We have at least one other option — our dear friend stackalloc. We’re already using it for the EventData array, so why not go all out? We just need a buffer big enough to hold the string data plus the null terminator:
[NonEvent] public unsafe int Hello(int n1, int n2, ReadOnlySpan<char> s1) { int n = s1.Length; char* buffer = stackalloc char[n + 1]; buffer[n] = '\0'; fixed (char* _s1 = s1) { Buffer.MemoryCopy(_s1, buffer, 2 * n, 2 * n); EventData* descrs = stackalloc EventData[3]; descrs[0].DataPointer = (IntPtr)(&n1); descrs[0].Size = sizeof(int); descrs[1].DataPointer = (IntPtr)(&n2); descrs[1].Size = sizeof(int); descrs[2].DataPointer = (IntPtr)buffer; descrs[2].Size = 2 * (n + 1); return this.Write(1, null, 3, descrs); } }
No more ref structs, no destination Span buffers; just good old fashioned C-style memcpy patterns. Does the performance justify this pointer madness?
| Method | Len | Mean | Error | StdDev | Gen 0 | Gen 1 | Gen 2 | Allocated | |--------- |------ |------------:|----------:|----------:|-------:|------:|------:|----------:| | StrAlloc | 10 | 22.52 ns | 0.224 ns | 0.198 ns | 0.0061 | - | - | 48 B | | Span | 10 | 14.74 ns | 0.172 ns | 0.144 ns | - | - | - | - | | StrAlloc | 100 | 38.83 ns | 0.775 ns | 0.796 ns | 0.0286 | - | - | 224 B | | Span | 100 | 23.32 ns | 0.291 ns | 0.258 ns | - | - | - | - | | StrAlloc | 1000 | 212.57 ns | 4.108 ns | 3.642 ns | 0.2580 | - | - | 2024 B | | Span | 1000 | 170.16 ns | 3.368 ns | 5.041 ns | - | - | - | - | | StrAlloc | 10000 | 1,910.12 ns | 38.194 ns | 35.726 ns | 2.5444 | - | - | 20024 B | | Span | 10000 | 1,708.65 ns | 32.994 ns | 36.673 ns | - | - | - | - |
Well, just barely.

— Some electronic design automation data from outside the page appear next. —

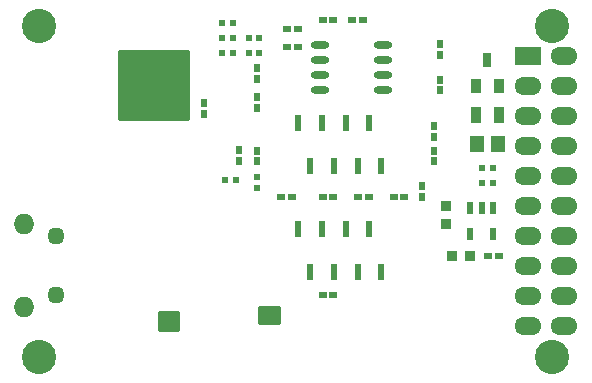
<source format=gbs>
G04 #@! TF.FileFunction,Soldermask,Bot*
%FSLAX46Y46*%
G04 Gerber Fmt 4.6, Leading zero omitted, Abs format (unit mm)*
G04 Created by KiCad (PCBNEW (after 2015-mar-04 BZR unknown)-product) date Thu 09 Apr 2015 03:29:38 PM EDT*
%MOMM*%
G01*
G04 APERTURE LIST*
%ADD10C,0.100000*%
%ADD11R,2.286000X1.524000*%
%ADD12O,2.286000X1.524000*%
%ADD13C,2.900000*%
%ADD14O,1.750000X1.750000*%
%ADD15O,1.450000X1.450000*%
%ADD16R,0.600000X0.650000*%
%ADD17R,0.600000X0.600000*%
%ADD18R,0.650000X0.600000*%
%ADD19R,1.150000X1.450000*%
%ADD20R,0.900000X1.300000*%
%ADD21R,0.800000X1.300000*%
%ADD22O,1.550000X0.600000*%
%ADD23R,0.950000X1.450000*%
%ADD24R,0.600000X1.450000*%
%ADD25R,0.950000X0.900000*%
%ADD26R,0.600000X1.100000*%
%ADD27R,0.900000X0.950000*%
%ADD28C,0.254000*%
G04 APERTURE END LIST*
D10*
D11*
X143976000Y-92570000D03*
D12*
X143976000Y-95110000D03*
X143976000Y-97650000D03*
X143976000Y-100190000D03*
X143976000Y-102730000D03*
X143976000Y-105270000D03*
X143976000Y-107810000D03*
X143976000Y-110350000D03*
X143976000Y-112890000D03*
X143976000Y-115430000D03*
X147024000Y-92570000D03*
X147024000Y-95110000D03*
X147024000Y-97650000D03*
X147024000Y-100190000D03*
X147024000Y-102730000D03*
X147024000Y-105270000D03*
X147024000Y-107810000D03*
X147024000Y-110350000D03*
X147024000Y-112890000D03*
X147024000Y-115430000D03*
D13*
X146000000Y-118000000D03*
X146000000Y-90000000D03*
X102500000Y-118000000D03*
X102500000Y-90000000D03*
D14*
X101300000Y-106750000D03*
X101300000Y-113750000D03*
D15*
X104000000Y-107750000D03*
X104000000Y-112750000D03*
D16*
X116500000Y-97450000D03*
X116500000Y-96550000D03*
D17*
X140050000Y-103250000D03*
X140950000Y-103250000D03*
D16*
X136500000Y-92450000D03*
X136500000Y-91550000D03*
D18*
X124450000Y-91750000D03*
X123550000Y-91750000D03*
D16*
X135000000Y-103550000D03*
X135000000Y-104450000D03*
X121000000Y-96050000D03*
X121000000Y-96950000D03*
X121000000Y-94450000D03*
X121000000Y-93550000D03*
D18*
X126550000Y-104500000D03*
X127450000Y-104500000D03*
D16*
X121000000Y-100550000D03*
X121000000Y-101450000D03*
D18*
X123950000Y-104500000D03*
X123050000Y-104500000D03*
D16*
X136000000Y-100550000D03*
X136000000Y-101450000D03*
D18*
X132550000Y-104500000D03*
X133450000Y-104500000D03*
D19*
X139600000Y-100000000D03*
X141400000Y-100000000D03*
D20*
X141450000Y-95100000D03*
X139550000Y-95100000D03*
D21*
X140500000Y-92900000D03*
D17*
X121200000Y-92250000D03*
X120300000Y-92250000D03*
X121000000Y-102800000D03*
X121000000Y-103700000D03*
D22*
X131700000Y-91595000D03*
X131700000Y-92865000D03*
X131700000Y-94135000D03*
X131700000Y-95405000D03*
X126300000Y-95405000D03*
X126300000Y-94135000D03*
X126300000Y-92865000D03*
X126300000Y-91595000D03*
D17*
X140050000Y-102000000D03*
X140950000Y-102000000D03*
D23*
X141500000Y-97500000D03*
X139500000Y-97500000D03*
D17*
X118950000Y-91000000D03*
X118050000Y-91000000D03*
X119200000Y-103000000D03*
X118300000Y-103000000D03*
X118950000Y-89750000D03*
X118050000Y-89750000D03*
X118950000Y-92250000D03*
X118050000Y-92250000D03*
X120300000Y-91000000D03*
X121200000Y-91000000D03*
D24*
X124500000Y-107175000D03*
X125500000Y-110825000D03*
X126500000Y-107175000D03*
X127500000Y-110825000D03*
X128500000Y-107175000D03*
X129500000Y-110825000D03*
X130500000Y-107175000D03*
X131500000Y-110825000D03*
X124500000Y-98175000D03*
X125500000Y-101825000D03*
X126500000Y-98175000D03*
X127500000Y-101825000D03*
X128500000Y-98175000D03*
X129500000Y-101825000D03*
X130500000Y-98175000D03*
X131500000Y-101825000D03*
D16*
X136000000Y-99400000D03*
X136000000Y-98500000D03*
D18*
X129950000Y-89500000D03*
X129050000Y-89500000D03*
D16*
X119500000Y-100500000D03*
X119500000Y-101400000D03*
D18*
X130450000Y-104500000D03*
X129550000Y-104500000D03*
D16*
X136500000Y-94550000D03*
X136500000Y-95450000D03*
D18*
X126550000Y-89500000D03*
X127450000Y-89500000D03*
X124450000Y-90250000D03*
X123550000Y-90250000D03*
D25*
X137000000Y-105250000D03*
X137000000Y-106750000D03*
D18*
X141450000Y-109500000D03*
X140550000Y-109500000D03*
D26*
X139050000Y-105400000D03*
X140950000Y-105400000D03*
X140000000Y-105400000D03*
X140950000Y-107600000D03*
X139050000Y-107600000D03*
D27*
X139000000Y-109500000D03*
X137500000Y-109500000D03*
D18*
X127450000Y-112750000D03*
X126550000Y-112750000D03*
D28*
G36*
X114273000Y-115773000D02*
X112727000Y-115773000D01*
X112727000Y-114227000D01*
X114273000Y-114227000D01*
X114273000Y-115773000D01*
X114273000Y-115773000D01*
G37*
X114273000Y-115773000D02*
X112727000Y-115773000D01*
X112727000Y-114227000D01*
X114273000Y-114227000D01*
X114273000Y-115773000D01*
G36*
X115173000Y-97873000D02*
X109327000Y-97873000D01*
X109327000Y-92127000D01*
X115126907Y-92127000D01*
X115173000Y-93601984D01*
X115173000Y-97873000D01*
X115173000Y-97873000D01*
G37*
X115173000Y-97873000D02*
X109327000Y-97873000D01*
X109327000Y-92127000D01*
X115126907Y-92127000D01*
X115173000Y-93601984D01*
X115173000Y-97873000D01*
G36*
X122873000Y-115173000D02*
X121127000Y-115173000D01*
X121127000Y-113827000D01*
X122873000Y-113827000D01*
X122873000Y-115173000D01*
X122873000Y-115173000D01*
G37*
X122873000Y-115173000D02*
X121127000Y-115173000D01*
X121127000Y-113827000D01*
X122873000Y-113827000D01*
X122873000Y-115173000D01*
M02*

</source>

The stackalloc case is faster than ThreadStatic up to a point, but is about 50% slower in the larger (1000+ char) strings. Maybe Buffer.MemoryCopy is too slow? Let’s try using Span.CopyTo instead:
[NonEvent] public unsafe int Hello(int n1, int n2, ReadOnlySpan<char> s1) { int n = s1.Length; char* buffer = stackalloc char[n + 1]; s1.CopyTo(new Span<char>(buffer, n + 1)); buffer[n] = '\0'; fixed (char* _s1 = s1) { EventData* descrs = stackalloc EventData[3]; descrs[0].DataPointer = (IntPtr)(&n1); descrs[0].Size = sizeof(int); descrs[1].DataPointer = (IntPtr)(&n2); descrs[1].Size = sizeof(int); descrs[2].DataPointer = (IntPtr)buffer; descrs[2].Size = 2 * (n + 1); return this.Write(1, null, 3, descrs); } }
The results:
| Method | Len | Mean | Error | StdDev | Gen 0 | Gen 1 | Gen 2 | Allocated | |--------- |------ |------------:|----------:|-----------:|-------:|------:|------:|----------:| | StrAlloc | 10 | 23.73 ns | 0.506 ns | 0.449 ns | 0.0061 | - | - | 48 B | | Span | 10 | 13.97 ns | 0.315 ns | 0.462 ns | - | - | - | - | | StrAlloc | 100 | 39.16 ns | 0.845 ns | 1.264 ns | 0.0286 | - | - | 224 B | | Span | 100 | 21.95 ns | 0.068 ns | 0.057 ns | - | - | - | - | | StrAlloc | 1000 | 216.41 ns | 4.341 ns | 4.061 ns | 0.2580 | - | - | 2024 B | | Span | 1000 | 136.79 ns | 0.966 ns | 0.807 ns | - | - | - | - | | StrAlloc | 10000 | 2,034.16 ns | 40.512 ns | 100.888 ns | 2.5444 | - | - | 20024 B | | Span | 10000 | 1,384.88 ns | 2.610 ns | 2.314 ns | - | - | - | - |
This is measurably better. Kudos to the .NET Core team for their performance work! Still, stackalloc is slower than the ArrayPool case for 1000+ chars. It is also dangerous and can lead to unrecoverable stack overflows.
What is the final verdict for EventSource with Spans? All things being equal, I am tempted to recommend EtwString with a leaked ThreadStatic ArrayPool buffer. Of course, this is a very tentative result based solely on microbenchmarks which cannot tell the whole story. Take these conclusions as guidelines and always measure in context.